#### Data shown ####

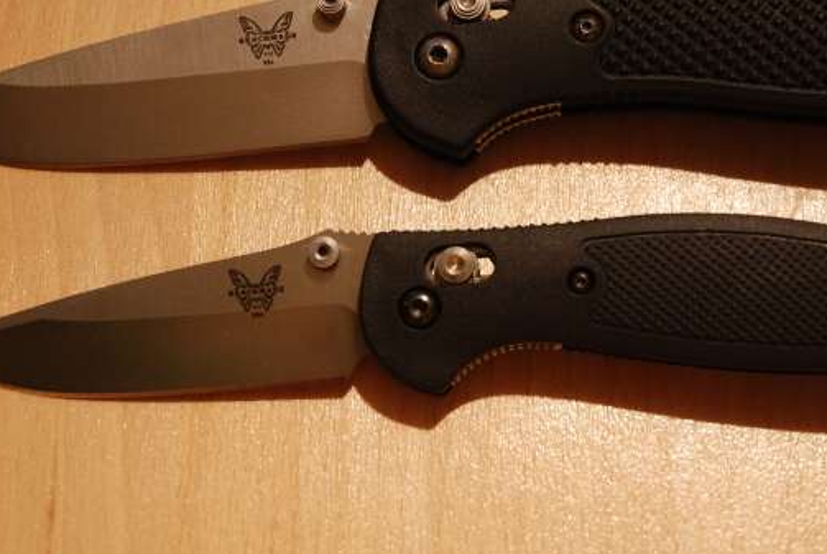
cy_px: 202
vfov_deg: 13.1
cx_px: 457
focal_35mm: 105
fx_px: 2416
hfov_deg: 19.4
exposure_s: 1
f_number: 4.5
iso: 100
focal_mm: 44
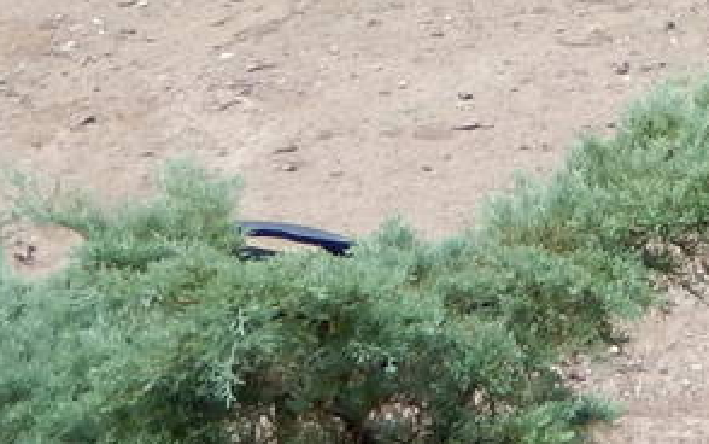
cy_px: -680
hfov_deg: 13.4
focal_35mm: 144
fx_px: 2784
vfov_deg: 8.3
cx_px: 1170
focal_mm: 4.5
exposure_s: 1/60
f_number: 3.4
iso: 125
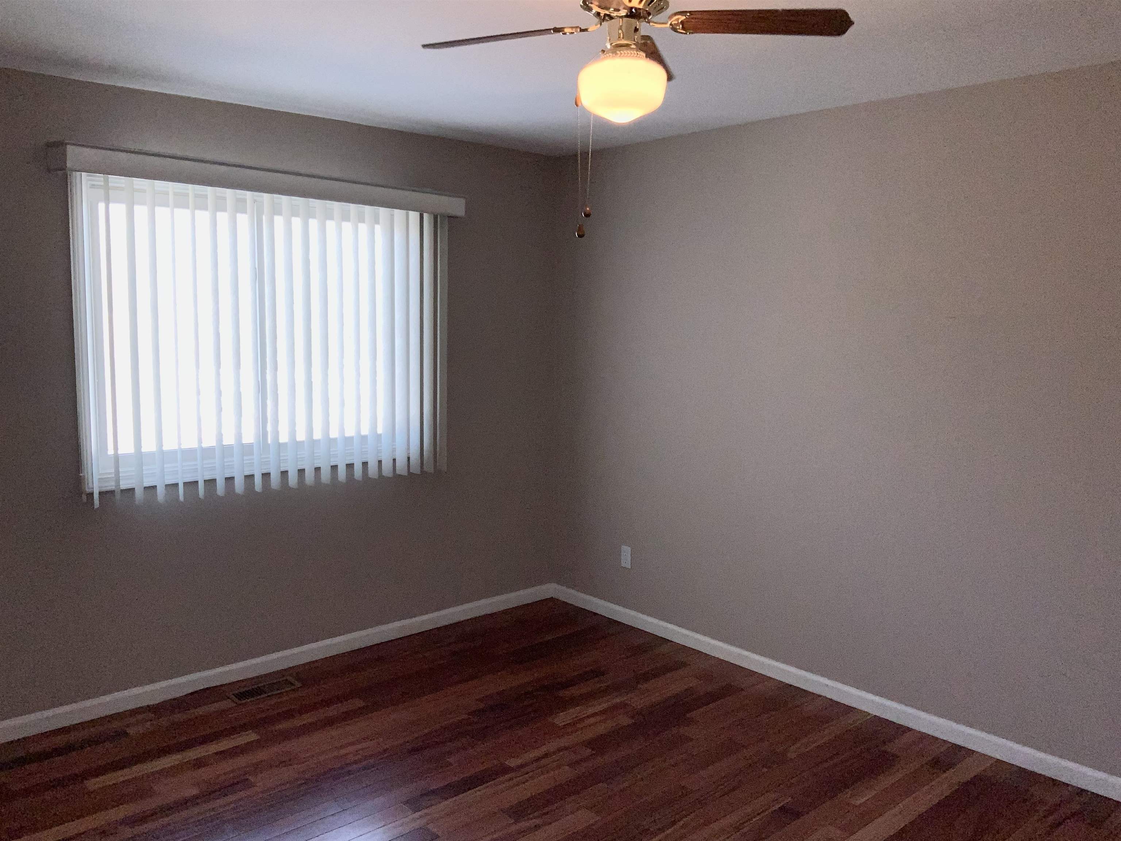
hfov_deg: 61.7
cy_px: 420
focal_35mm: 29
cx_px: 560
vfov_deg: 48.2
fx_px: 939
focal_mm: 3
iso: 80
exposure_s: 1/289
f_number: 1.8
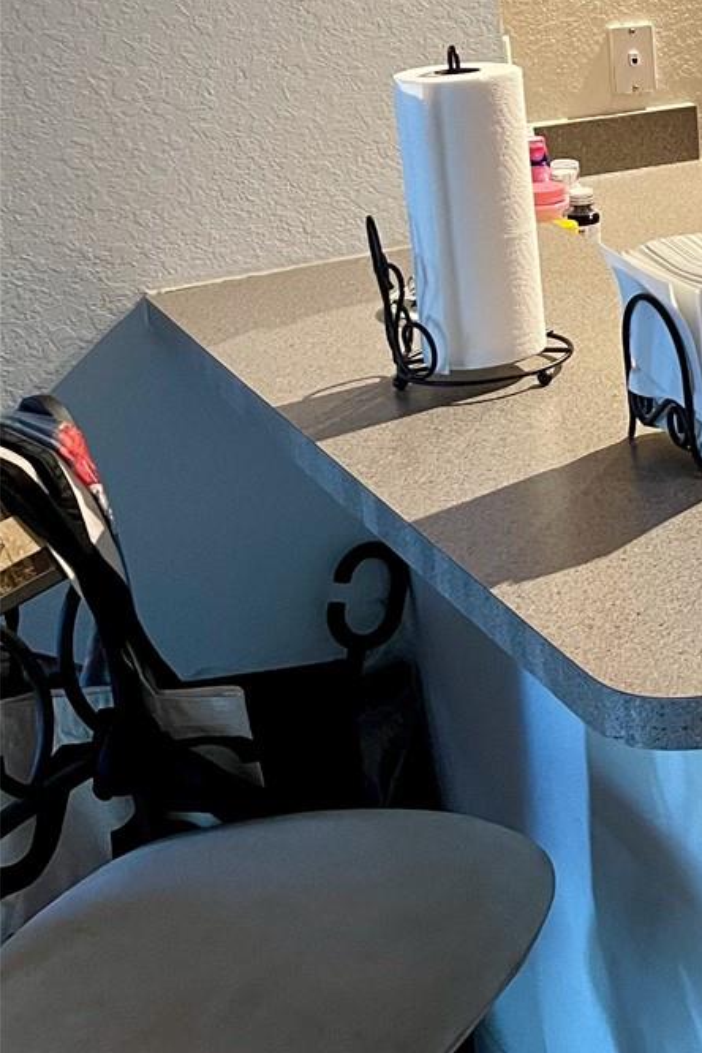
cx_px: 1263
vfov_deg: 29.8
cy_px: 130
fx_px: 1901
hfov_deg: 17.2
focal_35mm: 65
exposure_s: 1/60
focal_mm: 5.1
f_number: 1.6
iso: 200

####

Your assignment »
A word-for-word restatement of all the lines above is needed, with the pictures omitted.

Reply to the task »
cy_px: 202
vfov_deg: 13.1
cx_px: 457
focal_35mm: 105
fx_px: 2416
hfov_deg: 19.4
exposure_s: 1
f_number: 4.5
iso: 100
focal_mm: 44
cy_px: -680
hfov_deg: 13.4
focal_35mm: 144
fx_px: 2784
vfov_deg: 8.3
cx_px: 1170
focal_mm: 4.5
exposure_s: 1/60
f_number: 3.4
iso: 125
hfov_deg: 61.7
cy_px: 420
focal_35mm: 29
cx_px: 560
vfov_deg: 48.2
fx_px: 939
focal_mm: 3
iso: 80
exposure_s: 1/289
f_number: 1.8
cx_px: 1263
vfov_deg: 29.8
cy_px: 130
fx_px: 1901
hfov_deg: 17.2
focal_35mm: 65
exposure_s: 1/60
focal_mm: 5.1
f_number: 1.6
iso: 200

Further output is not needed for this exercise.